### What you will do
Extract, word for word, each line from the line holding "Thermomix – Kochkurs-Termine 2026: Kostenlos" through the end of the records. Omit every picture.

Stored data entries:
*** Begin section ***

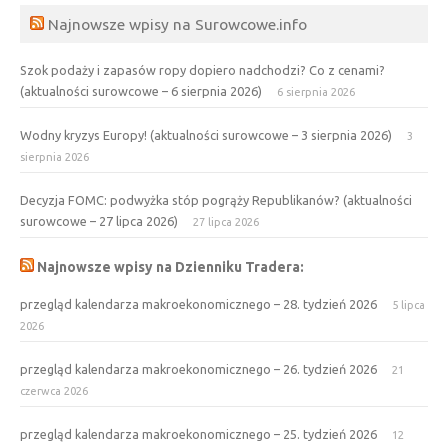
Najnowsze wpisy na Surowcowe.info
Szok podaży i zapasów ropy dopiero nadchodzi? Co z cenami?
(aktualności surowcowe – 6 sierpnia 2026)
6 sierpnia 2026
Wodny kryzys Europy! (aktualności surowcowe – 3 sierpnia 2026)
3
sierpnia 2026
Decyzja FOMC: podwyżka stóp pogrąży Republikanów? (aktualności
surowcowe – 27 lipca 2026)
27 lipca 2026
Najnowsze wpisy na Dzienniku Tradera:
przegląd kalendarza makroekonomicznego – 28. tydzień 2026
5 lipca
2026
przegląd kalendarza makroekonomicznego – 26. tydzień 2026
21
czerwca 2026
przegląd kalendarza makroekonomicznego – 25. tydzień 2026
12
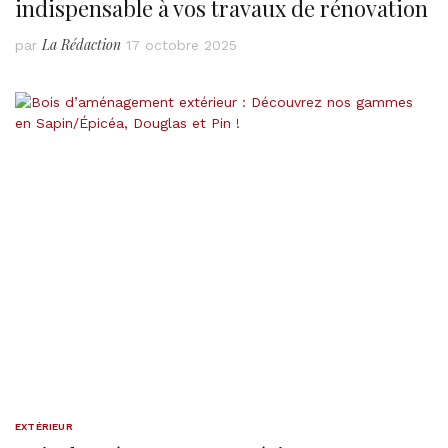
indispensable à vos travaux de rénovation
La Rédaction
par
17 octobre 2025
EXTÉRIEUR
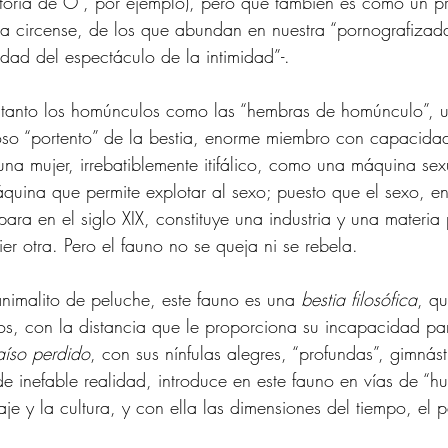
istoria de O”, por ejemplo), pero que también es como un 
tura circense, de los que abundan en nuestra “pornografizad
dad del espectáculo de la intimidad”-.
s tanto los homúnculos como las “hembras de homúnculo”, u
oso “portento” de la bestia, enorme miembro con capacida
una mujer, irrebatiblemente itifálico, como una máquina sex
uina que permite explotar al sexo; puesto que el sexo, en
para en el siglo XIX, constituye una industria y una materia
er otra. Pero el fauno no se queja ni se rebela.
imalito de peluche, este fauno es una 
bestia filosófica
, q
s, con la distancia que le proporciona su incapacidad par
aíso perdido
, con sus nínfulas alegres, “profundas”, gimnást
de inefable realidad, introduce en este fauno en vías de “h
aje y la cultura, y con ella las dimensiones del tiempo, el 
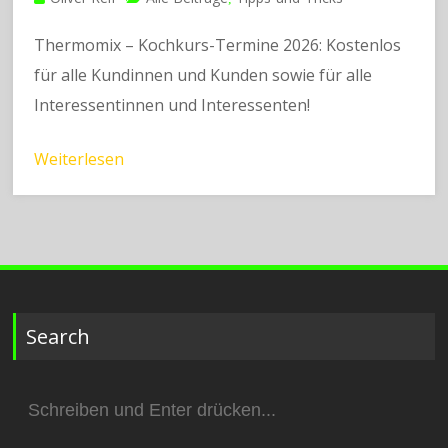
Thermomix – Kochkurs-Termine 2026: Kostenlos
für alle Kundinnen und Kunden sowie für alle
Interessentinnen und Interessenten!
Weiterlesen
Search
Suchen
nach:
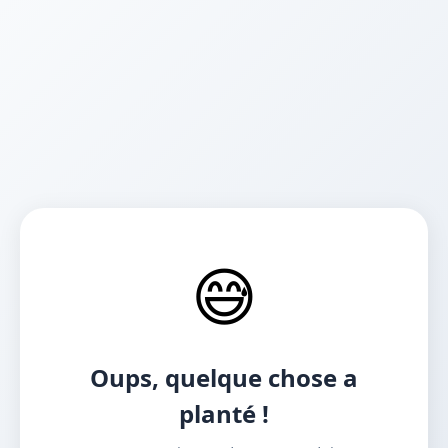
😅
Oups, quelque chose a
planté !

*** End section ***

### Task result
Thermomix – Kochkurs-Termine 2026: Kostenlos
für alle Kundinnen und Kunden sowie für alle
Interessentinnen und Interessenten!
Weiterlesen
Search
Suchen
nach:
😅
Oups, quelque chose a
planté !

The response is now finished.